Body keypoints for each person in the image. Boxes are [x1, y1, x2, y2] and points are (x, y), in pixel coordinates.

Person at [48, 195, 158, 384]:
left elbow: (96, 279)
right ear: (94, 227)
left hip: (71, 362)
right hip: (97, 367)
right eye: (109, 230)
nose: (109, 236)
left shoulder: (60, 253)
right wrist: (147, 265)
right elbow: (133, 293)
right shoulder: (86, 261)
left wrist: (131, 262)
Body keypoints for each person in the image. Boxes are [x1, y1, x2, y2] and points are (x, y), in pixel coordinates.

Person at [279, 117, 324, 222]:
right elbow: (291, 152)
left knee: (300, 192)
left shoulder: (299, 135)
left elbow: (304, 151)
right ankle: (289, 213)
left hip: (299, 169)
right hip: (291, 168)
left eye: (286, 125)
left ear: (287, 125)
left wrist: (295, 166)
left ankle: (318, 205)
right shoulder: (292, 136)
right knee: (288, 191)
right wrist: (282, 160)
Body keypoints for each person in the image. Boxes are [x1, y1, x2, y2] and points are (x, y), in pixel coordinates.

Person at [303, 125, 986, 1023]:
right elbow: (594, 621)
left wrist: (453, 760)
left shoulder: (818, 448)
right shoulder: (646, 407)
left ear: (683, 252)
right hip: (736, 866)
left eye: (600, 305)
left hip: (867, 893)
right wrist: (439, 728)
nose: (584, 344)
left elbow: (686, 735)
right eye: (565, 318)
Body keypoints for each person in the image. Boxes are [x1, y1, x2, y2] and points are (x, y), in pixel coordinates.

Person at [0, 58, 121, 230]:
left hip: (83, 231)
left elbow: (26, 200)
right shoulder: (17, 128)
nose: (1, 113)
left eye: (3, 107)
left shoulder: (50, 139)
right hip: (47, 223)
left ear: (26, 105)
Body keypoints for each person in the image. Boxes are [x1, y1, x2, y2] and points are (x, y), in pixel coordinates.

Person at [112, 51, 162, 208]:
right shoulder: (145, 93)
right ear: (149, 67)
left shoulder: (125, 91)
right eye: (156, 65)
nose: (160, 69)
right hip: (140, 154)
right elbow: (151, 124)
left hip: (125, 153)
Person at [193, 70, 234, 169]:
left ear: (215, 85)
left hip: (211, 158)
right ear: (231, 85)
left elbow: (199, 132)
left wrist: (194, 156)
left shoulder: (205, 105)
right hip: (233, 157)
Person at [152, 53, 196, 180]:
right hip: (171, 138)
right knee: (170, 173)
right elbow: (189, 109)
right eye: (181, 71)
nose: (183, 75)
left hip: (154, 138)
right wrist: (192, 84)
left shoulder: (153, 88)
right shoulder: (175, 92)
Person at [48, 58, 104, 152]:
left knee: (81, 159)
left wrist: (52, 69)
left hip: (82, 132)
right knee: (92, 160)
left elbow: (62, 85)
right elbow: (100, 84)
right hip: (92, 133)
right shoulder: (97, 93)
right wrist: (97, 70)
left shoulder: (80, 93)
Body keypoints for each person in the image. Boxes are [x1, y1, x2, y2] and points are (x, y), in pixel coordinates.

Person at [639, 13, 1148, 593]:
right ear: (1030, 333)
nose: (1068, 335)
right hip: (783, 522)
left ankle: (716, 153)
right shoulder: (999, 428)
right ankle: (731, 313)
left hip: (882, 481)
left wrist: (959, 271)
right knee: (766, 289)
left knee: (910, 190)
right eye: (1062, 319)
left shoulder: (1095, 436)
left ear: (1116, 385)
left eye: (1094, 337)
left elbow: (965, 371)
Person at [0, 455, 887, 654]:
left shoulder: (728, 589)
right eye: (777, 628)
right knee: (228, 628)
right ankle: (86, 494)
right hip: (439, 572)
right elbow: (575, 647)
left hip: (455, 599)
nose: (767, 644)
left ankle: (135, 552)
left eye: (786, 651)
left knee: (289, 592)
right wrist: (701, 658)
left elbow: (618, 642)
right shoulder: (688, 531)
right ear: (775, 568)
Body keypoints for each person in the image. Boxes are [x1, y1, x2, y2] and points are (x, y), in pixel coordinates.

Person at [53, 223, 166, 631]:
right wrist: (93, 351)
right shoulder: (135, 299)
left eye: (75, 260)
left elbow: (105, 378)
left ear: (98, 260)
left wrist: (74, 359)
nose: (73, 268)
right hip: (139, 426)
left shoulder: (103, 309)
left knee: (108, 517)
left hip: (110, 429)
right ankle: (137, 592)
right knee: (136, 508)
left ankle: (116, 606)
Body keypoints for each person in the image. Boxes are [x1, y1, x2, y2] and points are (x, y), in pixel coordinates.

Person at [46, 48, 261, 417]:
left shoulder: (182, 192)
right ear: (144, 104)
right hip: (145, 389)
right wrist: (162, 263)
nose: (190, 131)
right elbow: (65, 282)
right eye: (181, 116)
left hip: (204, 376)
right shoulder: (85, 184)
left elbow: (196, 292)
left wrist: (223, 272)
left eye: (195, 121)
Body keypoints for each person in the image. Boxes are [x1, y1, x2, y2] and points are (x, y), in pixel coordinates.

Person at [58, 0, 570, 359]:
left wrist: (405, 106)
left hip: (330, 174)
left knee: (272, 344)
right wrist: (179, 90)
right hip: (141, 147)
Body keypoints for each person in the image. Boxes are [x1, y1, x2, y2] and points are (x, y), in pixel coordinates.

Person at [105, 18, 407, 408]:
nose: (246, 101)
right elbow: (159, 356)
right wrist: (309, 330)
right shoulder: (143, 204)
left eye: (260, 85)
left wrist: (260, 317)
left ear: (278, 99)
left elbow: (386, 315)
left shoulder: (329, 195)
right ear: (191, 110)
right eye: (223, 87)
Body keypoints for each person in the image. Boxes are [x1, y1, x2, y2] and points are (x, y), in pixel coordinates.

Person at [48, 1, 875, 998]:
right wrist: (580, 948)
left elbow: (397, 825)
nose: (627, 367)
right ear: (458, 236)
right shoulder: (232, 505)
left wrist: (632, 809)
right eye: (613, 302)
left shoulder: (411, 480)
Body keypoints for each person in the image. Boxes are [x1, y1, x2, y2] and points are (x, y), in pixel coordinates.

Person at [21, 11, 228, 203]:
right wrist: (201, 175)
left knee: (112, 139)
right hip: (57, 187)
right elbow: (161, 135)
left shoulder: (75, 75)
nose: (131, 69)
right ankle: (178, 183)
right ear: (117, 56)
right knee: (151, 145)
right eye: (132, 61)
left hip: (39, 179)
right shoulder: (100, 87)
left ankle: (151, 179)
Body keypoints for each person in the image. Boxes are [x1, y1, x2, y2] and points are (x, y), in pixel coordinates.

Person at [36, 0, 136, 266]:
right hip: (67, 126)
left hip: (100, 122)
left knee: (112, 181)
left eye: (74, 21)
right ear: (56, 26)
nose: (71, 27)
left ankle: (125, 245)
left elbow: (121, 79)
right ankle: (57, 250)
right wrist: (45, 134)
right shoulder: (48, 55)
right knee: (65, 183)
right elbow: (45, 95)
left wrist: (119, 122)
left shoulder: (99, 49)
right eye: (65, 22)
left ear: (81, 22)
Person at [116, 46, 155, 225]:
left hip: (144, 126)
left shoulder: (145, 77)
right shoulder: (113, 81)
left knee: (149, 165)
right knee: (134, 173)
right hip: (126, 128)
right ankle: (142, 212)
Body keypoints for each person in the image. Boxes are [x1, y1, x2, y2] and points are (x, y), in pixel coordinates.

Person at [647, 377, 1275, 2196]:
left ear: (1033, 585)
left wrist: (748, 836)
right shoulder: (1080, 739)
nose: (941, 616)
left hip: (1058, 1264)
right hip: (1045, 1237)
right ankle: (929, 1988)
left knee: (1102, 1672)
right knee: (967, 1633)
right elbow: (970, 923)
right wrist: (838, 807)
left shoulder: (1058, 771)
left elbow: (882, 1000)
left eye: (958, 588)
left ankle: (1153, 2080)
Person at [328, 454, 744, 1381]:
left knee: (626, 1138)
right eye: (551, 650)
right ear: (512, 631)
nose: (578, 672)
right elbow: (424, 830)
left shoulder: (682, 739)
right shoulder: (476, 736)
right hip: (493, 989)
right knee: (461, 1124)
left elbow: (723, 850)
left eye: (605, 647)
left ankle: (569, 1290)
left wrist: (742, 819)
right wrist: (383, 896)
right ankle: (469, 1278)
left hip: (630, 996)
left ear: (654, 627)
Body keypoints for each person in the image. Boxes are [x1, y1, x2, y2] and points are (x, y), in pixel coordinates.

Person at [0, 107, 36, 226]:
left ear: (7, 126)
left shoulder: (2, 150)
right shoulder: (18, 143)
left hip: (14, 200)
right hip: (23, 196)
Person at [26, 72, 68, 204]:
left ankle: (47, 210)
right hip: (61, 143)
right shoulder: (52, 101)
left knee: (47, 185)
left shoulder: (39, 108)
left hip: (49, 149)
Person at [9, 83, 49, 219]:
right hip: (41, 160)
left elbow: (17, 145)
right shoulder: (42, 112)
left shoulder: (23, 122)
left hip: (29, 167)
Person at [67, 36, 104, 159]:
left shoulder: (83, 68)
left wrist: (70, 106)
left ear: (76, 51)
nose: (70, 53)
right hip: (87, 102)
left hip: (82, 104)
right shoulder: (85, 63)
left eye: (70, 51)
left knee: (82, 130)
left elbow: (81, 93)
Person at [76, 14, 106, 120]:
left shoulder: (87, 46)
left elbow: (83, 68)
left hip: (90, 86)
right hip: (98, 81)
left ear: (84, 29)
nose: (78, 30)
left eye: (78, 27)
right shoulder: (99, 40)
══════════
» What you need to do:
In the entries above, restate word for word the lines between the one holding "left shoulder: (99, 49)" and the one holding "left knee: (1102, 1672)", inclusive, and nothing besides.

» Output below:
left shoulder: (99, 49)
right eye: (65, 22)
left ear: (81, 22)
Person at [116, 46, 155, 225]:
left hip: (144, 126)
left shoulder: (145, 77)
right shoulder: (113, 81)
left knee: (149, 165)
right knee: (134, 173)
right hip: (126, 128)
right ankle: (142, 212)
Body keypoints for each person in the image. Boxes are [x1, y1, x2, y2] and points are (x, y), in pixel coordinates.

Person at [647, 377, 1275, 2196]:
left ear: (1033, 585)
left wrist: (748, 836)
right shoulder: (1080, 739)
nose: (941, 616)
left hip: (1058, 1264)
right hip: (1045, 1237)
right ankle: (929, 1988)
left knee: (1102, 1672)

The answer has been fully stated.